Strange though it may seem, ISIS-K and the Taliban are arch enemies. Both are jihadists, ultraconservatives using violence to impose their version of Islam on those they control. There the similarity ends. ISIS-K has criticized the Taliban for relying too much on Afghan “tribal customs” instead of governing strictly by Islamic law, which transcends local traditions. It also takes the Taliban to task for its narrow focus. Like the Islamic State, ISIS-K wants to establish a global caliphate. Whatever lip service it may pay to that long-term objective, the Taliban seeks to control Afghanistan. For hardline jihadists, that nationalist objective amounts to selling out the greater cause.
The airport attack will have significant consequences in both the short and the long run. The evacuation will continue, but it seems highly unlikely that all those wishing to leave will be able to do so, especially as people have been told not to travel to the airport for fear of more terrorist attacks. The U.S. military will certainly target ISIS-K. In his address to the nation following the attack, President Biden promised retribution to the terrorists, saying, “We will not forgive. We will not forget. We will hunt you down and make you pay.” In a foreshadowing of how we will conduct the next phase of the long struggle against extremism, the president indicated that we would strike at the time and place of our choosing using precisions weapons rather than ground forces. Retribution was swift in coming, as the Pentagon conducted a drone strike against an ISIS-K member in Nangahar province just over 24 hours after Biden spoke. More strikes are sure to follow.

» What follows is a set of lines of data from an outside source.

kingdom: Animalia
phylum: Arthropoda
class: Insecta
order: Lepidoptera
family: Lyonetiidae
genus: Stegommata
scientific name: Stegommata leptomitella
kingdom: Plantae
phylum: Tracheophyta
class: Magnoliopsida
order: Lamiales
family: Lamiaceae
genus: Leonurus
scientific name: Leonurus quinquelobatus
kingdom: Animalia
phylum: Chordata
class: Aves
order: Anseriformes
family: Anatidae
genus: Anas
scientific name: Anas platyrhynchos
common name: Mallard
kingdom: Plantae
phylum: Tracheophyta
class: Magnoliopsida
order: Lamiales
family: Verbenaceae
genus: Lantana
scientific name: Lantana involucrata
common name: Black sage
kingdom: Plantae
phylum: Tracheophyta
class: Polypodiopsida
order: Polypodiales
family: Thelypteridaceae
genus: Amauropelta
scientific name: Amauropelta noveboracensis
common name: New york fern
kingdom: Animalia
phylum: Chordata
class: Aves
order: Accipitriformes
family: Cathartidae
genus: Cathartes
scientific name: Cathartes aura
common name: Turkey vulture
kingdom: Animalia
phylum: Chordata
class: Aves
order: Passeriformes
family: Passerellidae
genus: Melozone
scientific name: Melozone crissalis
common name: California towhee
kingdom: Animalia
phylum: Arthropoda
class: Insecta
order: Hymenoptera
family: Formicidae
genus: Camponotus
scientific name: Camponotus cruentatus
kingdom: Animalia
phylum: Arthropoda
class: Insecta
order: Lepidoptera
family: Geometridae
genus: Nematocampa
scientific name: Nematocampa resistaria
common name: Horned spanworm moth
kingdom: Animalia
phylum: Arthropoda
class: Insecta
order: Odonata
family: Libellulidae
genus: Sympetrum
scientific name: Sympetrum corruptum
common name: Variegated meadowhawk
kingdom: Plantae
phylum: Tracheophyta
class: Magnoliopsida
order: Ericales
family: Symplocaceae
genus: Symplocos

Many observers will see the airport attack as confirmation of their fear that Afghanistan will become a haven for terrorists planning against the West. For the foreseeable future, however, ISIS-K will pose a far greater threat to the Taliban than it will to the United States. The new leadership in Kabul has its hands full trying to form a government from the disparate elements of their own movement while working with numerous warlords who still control much of the country. They will now have to undertake that difficult task while combatting ISIS-K. They may patch up their differences with the extremists, but it is more likely that they will be engaged in a protracted struggle much like the one the U.S. military conducted against them — a bitter irony if ever there was one.
Critics of the Biden administration will be quick to claim that the American casualties suffered during the airport attack are a direct result of the president’s “ill-advised” withdrawal policy. Do they really imagine that a day would have come when U.S. troops could have marched triumphantly out of Kabul leaving a peaceful and prosperous Afghanistan behind? The withdrawal was bound to be messy. The casualties occurred not during the troop withdrawal but during the mission to evacuate Americans (some of whom ignored the embassy’s warning to leave) and Afghans who had worked with U.S. forces. That mission had to be mounted hastily because the Afghan National Army, which an intelligence assessment had assured the White House could hold out for one to two years, collapsed precipitously. The tragic deaths of 13 service personnel make abundantly clear that this war is not worth any further cost in American blood or treasure.
Tom Mockaitis is professor of history at DePaul University and author of “Violent Extremists: Understanding the Domestic and International Terrorist Threat.”